The homes will be built eight at a time. Each will have a garage, basement and driveway and the garages and driveways will provide the room needed for off-street parking.
Lou Host-Jablonski, an architect with the non-profit Madison-Wis.-based Design Coalition, and Borton Lawson Architecture of Wilkes-Barre, has designed the project.
Design Coalition has contributed the overall plan while the Wilkes-Barre firm is the local on-site architect.
Plans for the entire Pine Street project can be viewed on the Internet at this site: http://www.designcoalition.org. Then click on "current work" and "Pine Street neighborhood."
Alene N. Case of the Luzerne County-based North Branch Land Trust is among the local proponents of the New Urbanist Movement in northeastern Pennsylvania.
"Very few people live as close to work as I do to their workplace and can walk to work when the weather is nice. But most people don't have that option," she said.
Case, who writes an occasional column for the Land Trust's newsletter, recalled a recent article in which she quoted Ben Franklin and Albert Einstein.
Franklin, she said, noted that the opposite of progress is doing the same thing over and over and expecting different results.
"And then I quoted Albert Einstein, (who wrote), 'We can't solve problems by using the same kind of thinking we used when we created them."
"I think they were speaking about land use, don't you agree?"
That closeness to work is among the drawing cards that Hazleton officials said will draw people to buy and live in the new Pine Street neighborhood homes.
Cities across the country have turned to several strategies in efforts to both reign in sprawl while encouraging the redevelopment of decaying inner-city neighborhoods.
Social and architecture critic James Howard Kunstler, who has railed against what he refers to as the "fiasco of suburbanism," is an advocate of the New Urbanism.
"The confusion out there in America about what is rural and what is urban, what is town and what is country, and what each signifies, has reached an extreme," Kunstler wrote in a recent issue of the magazine Orion.
"All the more tragic when you consider that the prime task of people interested in the salvation of any habitat is to answer these questions, and to integrate the human ecology with the larger community of ecologies.

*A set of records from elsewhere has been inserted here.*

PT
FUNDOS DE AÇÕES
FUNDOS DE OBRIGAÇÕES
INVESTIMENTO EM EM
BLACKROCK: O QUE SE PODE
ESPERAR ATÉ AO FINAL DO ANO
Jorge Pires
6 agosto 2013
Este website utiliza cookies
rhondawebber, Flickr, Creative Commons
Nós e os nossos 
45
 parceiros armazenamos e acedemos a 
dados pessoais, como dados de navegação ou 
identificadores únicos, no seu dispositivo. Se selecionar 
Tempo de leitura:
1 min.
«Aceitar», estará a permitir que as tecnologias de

"We are never going to save the rural places or the agricultural places or the wild and scenic places (or the wild species that dwell there) unless we identify the human habitat and then strive to make it so good that humans will voluntarily inhabit it.
"As a formal proposition, the human habitat is the town, the village, the neighborhood, and the city. As things stand now in America, these habitats are so degraded and horrible that anyone with the means to do so has fled, shrieking, to dwell instead in either a rural setting or the mock-rural setting represented by suburbia.
"This group, it is worth noting, includes a great many 'environmentalists' who, due to the blandishments of cheap oil, are able to lead urban lives in distant hinterlands, connected to their needs by large automobiles."